Records shown

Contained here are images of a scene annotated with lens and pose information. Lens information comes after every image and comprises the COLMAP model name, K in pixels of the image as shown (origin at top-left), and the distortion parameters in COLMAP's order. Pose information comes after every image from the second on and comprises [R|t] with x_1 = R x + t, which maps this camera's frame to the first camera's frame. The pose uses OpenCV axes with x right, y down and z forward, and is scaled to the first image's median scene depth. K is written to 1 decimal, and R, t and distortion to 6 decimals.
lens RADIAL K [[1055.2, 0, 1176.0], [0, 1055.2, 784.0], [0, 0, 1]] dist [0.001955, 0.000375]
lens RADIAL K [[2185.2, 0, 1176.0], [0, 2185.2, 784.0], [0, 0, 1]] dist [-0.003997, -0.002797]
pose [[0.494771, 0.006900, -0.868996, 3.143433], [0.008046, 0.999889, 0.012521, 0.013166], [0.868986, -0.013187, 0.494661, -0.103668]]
...
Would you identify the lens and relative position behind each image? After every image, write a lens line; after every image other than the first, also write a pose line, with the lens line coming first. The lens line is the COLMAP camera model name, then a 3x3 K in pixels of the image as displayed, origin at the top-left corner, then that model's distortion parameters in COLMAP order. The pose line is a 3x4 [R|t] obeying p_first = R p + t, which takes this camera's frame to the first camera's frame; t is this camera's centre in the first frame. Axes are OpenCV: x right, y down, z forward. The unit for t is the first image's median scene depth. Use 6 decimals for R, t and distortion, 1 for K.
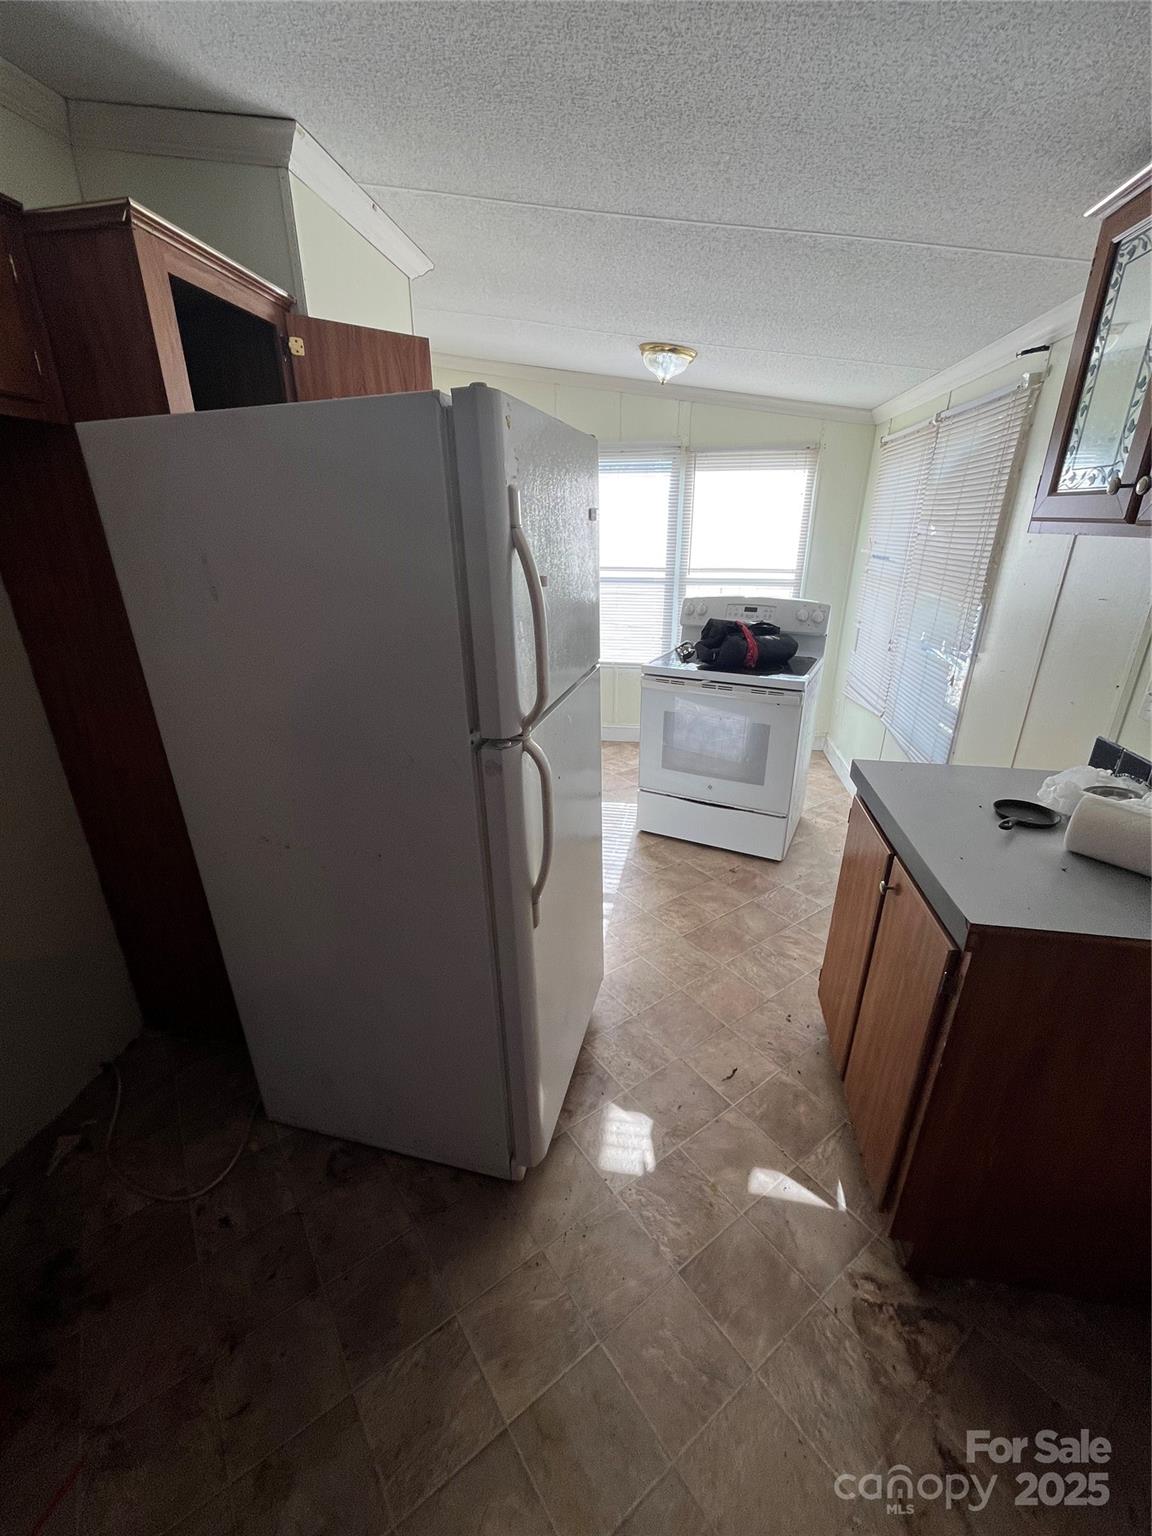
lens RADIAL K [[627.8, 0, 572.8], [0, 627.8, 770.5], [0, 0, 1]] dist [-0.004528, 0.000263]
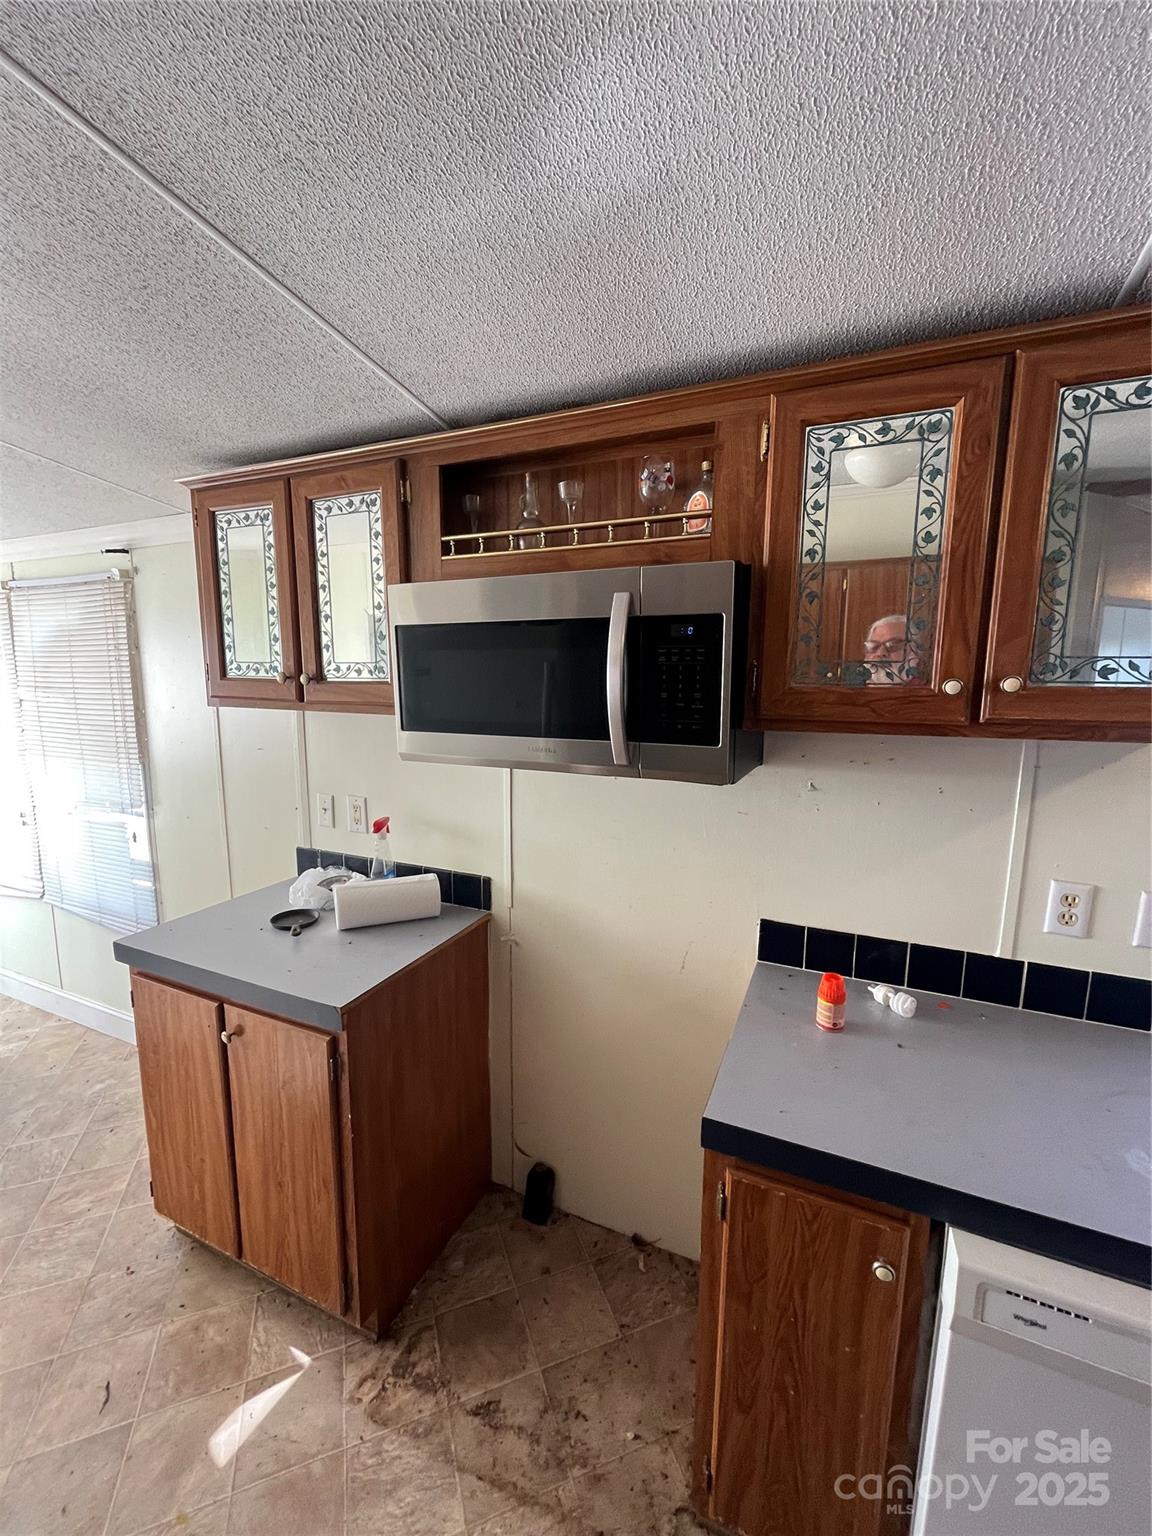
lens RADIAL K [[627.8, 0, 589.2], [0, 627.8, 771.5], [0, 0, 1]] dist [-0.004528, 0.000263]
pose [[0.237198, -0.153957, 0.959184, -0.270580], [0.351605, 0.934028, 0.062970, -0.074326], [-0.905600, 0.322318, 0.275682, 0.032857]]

Exercise goal
Update the lines from the one holding "Would you identify" through the one holding "0.322318, 0.275682, 0.032857]]", inclusive, by replacing "relative position" with "relative orientation" and leaving everything else unchanged. Return only those lines, omitting the picture lines.

Expected output
Would you identify the lens and relative orientation behind each image? After every image, write a lens line; after every image other than the first, also write a pose line, with the lens line coming first. The lens line is the COLMAP camera model name, then a 3x3 K in pixels of the image as displayed, origin at the top-left corner, then that model's distortion parameters in COLMAP order. The pose line is a 3x4 [R|t] obeying p_first = R p + t, which takes this camera's frame to the first camera's frame; t is this camera's centre in the first frame. Axes are OpenCV: x right, y down, z forward. The unit for t is the first image's median scene depth. Use 6 decimals for R, t and distortion, 1 for K.
lens RADIAL K [[627.8, 0, 572.8], [0, 627.8, 770.5], [0, 0, 1]] dist [-0.004528, 0.000263]
lens RADIAL K [[627.8, 0, 589.2], [0, 627.8, 771.5], [0, 0, 1]] dist [-0.004528, 0.000263]
pose [[0.237198, -0.153957, 0.959184, -0.270580], [0.351605, 0.934028, 0.062970, -0.074326], [-0.905600, 0.322318, 0.275682, 0.032857]]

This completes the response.